L'avvocato del giovane accusato di violenza sessuale, sequestro di persona e tentato omicidio non è uno qualunque, ma il legale che nel processo Imi Sir/Lodo Mondadori aveva difeso Cesare Previti.
Uno dei due passanti che hanno dato l'allarme e che hanno permesso di soccorrere la studentessa è un volto già visto. Compariva infatti non molto tempo fa in una foto con Gianni Alemanno mentre firmava il patto per la legalità.

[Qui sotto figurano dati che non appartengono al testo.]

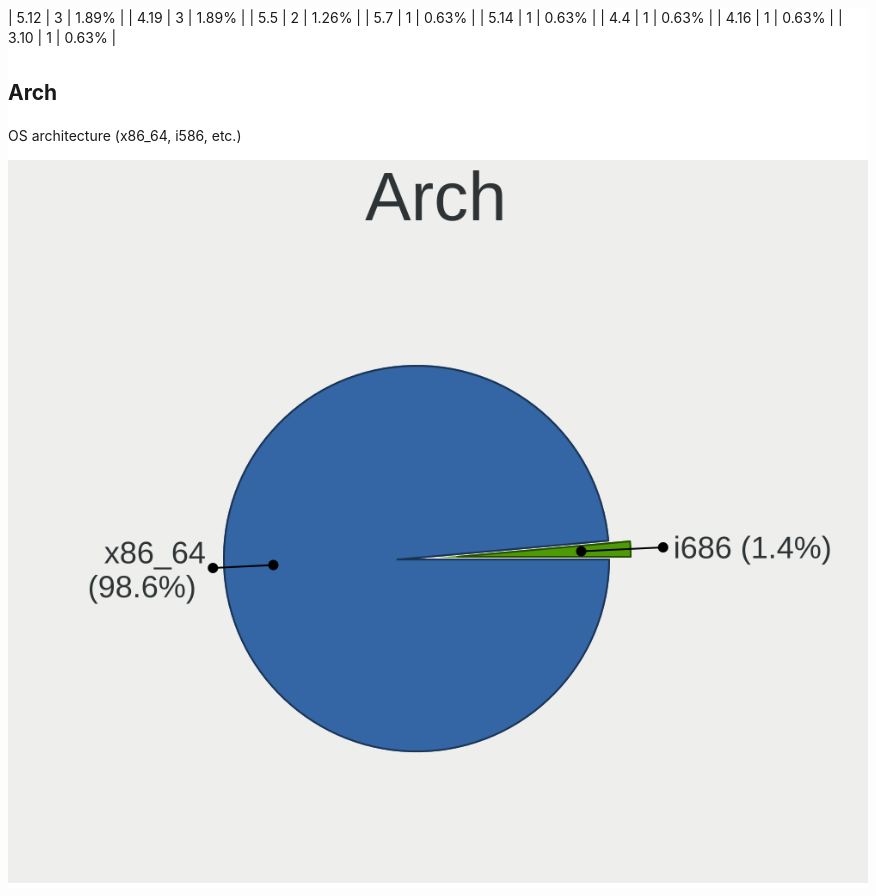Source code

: | 5.12    | 3         | 1.89%   |
| 4.19    | 3         | 1.89%   |
| 5.5     | 2         | 1.26%   |
| 5.7     | 1         | 0.63%   |
| 5.14    | 1         | 0.63%   |
| 4.4     | 1         | 0.63%   |
| 4.16    | 1         | 0.63%   |
| 3.10    | 1         | 0.63%   |

Arch
----

OS architecture (x86_64, i586, etc.)

![Arch](./images/pie_chart/os_arch.svg)
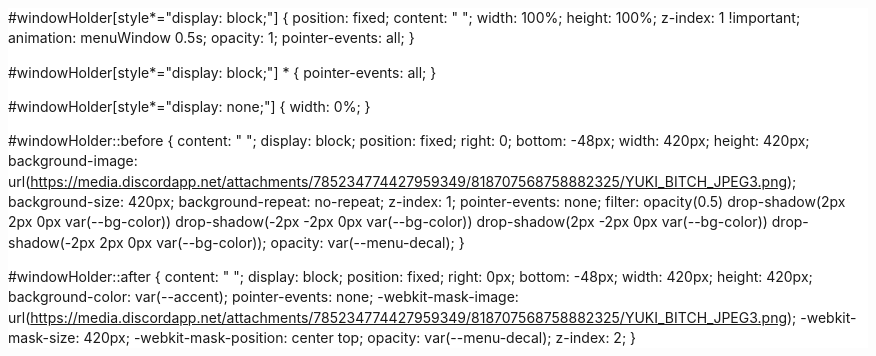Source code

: #windowHolder[style*="display: block;"] {
    position: fixed;
    content: " ";
    width: 100%;
    height: 100%;
    z-index: 1 !important;
    animation: menuWindow 0.5s;
    opacity: 1;
    pointer-events: all;
}

#windowHolder[style*="display: block;"] * {
    pointer-events: all;
}

#windowHolder[style*="display: none;"] {
    width: 0%;
}

#windowHolder::before {
    content: " ";
    display: block;
    position: fixed;
    right: 0;
    bottom: -48px;
    width: 420px;
    height: 420px;
    background-image: url(https://media.discordapp.net/attachments/785234774427959349/818707568758882325/YUKI_BITCH_JPEG3.png);
    background-size: 420px;
    background-repeat: no-repeat;
    z-index: 1;
    pointer-events: none;
    filter: opacity(0.5) drop-shadow(2px 2px 0px var(--bg-color)) drop-shadow(-2px -2px 0px var(--bg-color)) drop-shadow(2px -2px 0px var(--bg-color)) drop-shadow(-2px 2px 0px var(--bg-color));
    opacity: var(--menu-decal);
}

#windowHolder::after {
    content: " ";
    display: block;
    position: fixed;
    right: 0px;
    bottom: -48px;
    width: 420px;
    height: 420px;
    background-color: var(--accent);
    pointer-events: none;
    -webkit-mask-image: url(https://media.discordapp.net/attachments/785234774427959349/818707568758882325/YUKI_BITCH_JPEG3.png);
    -webkit-mask-size: 420px;
    -webkit-mask-position: center top;
    opacity: var(--menu-decal);
    z-index: 2;
}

Johan Rus, per il quale la difesa ha chiesto anche la perizia psichiatrica, è stato descritto come un soggetto ai margini, che abitava in un tugurio, e invece pare sia vissuto in casa di una parente, sia a Roma da tre anni, e abbia una moglie e una o forse due figli. A proposito della moglie, ora si troverebbe in Romania. Partita da poco per festeggiare la Pasqua ortodossa (23 aprile quest'anno). Nel quartiere c'è chi si ricorda della coppia, e dice anche di averli sentiti litigare mercoledì della scorsa settimana. Il giorno prima dell'aggressione.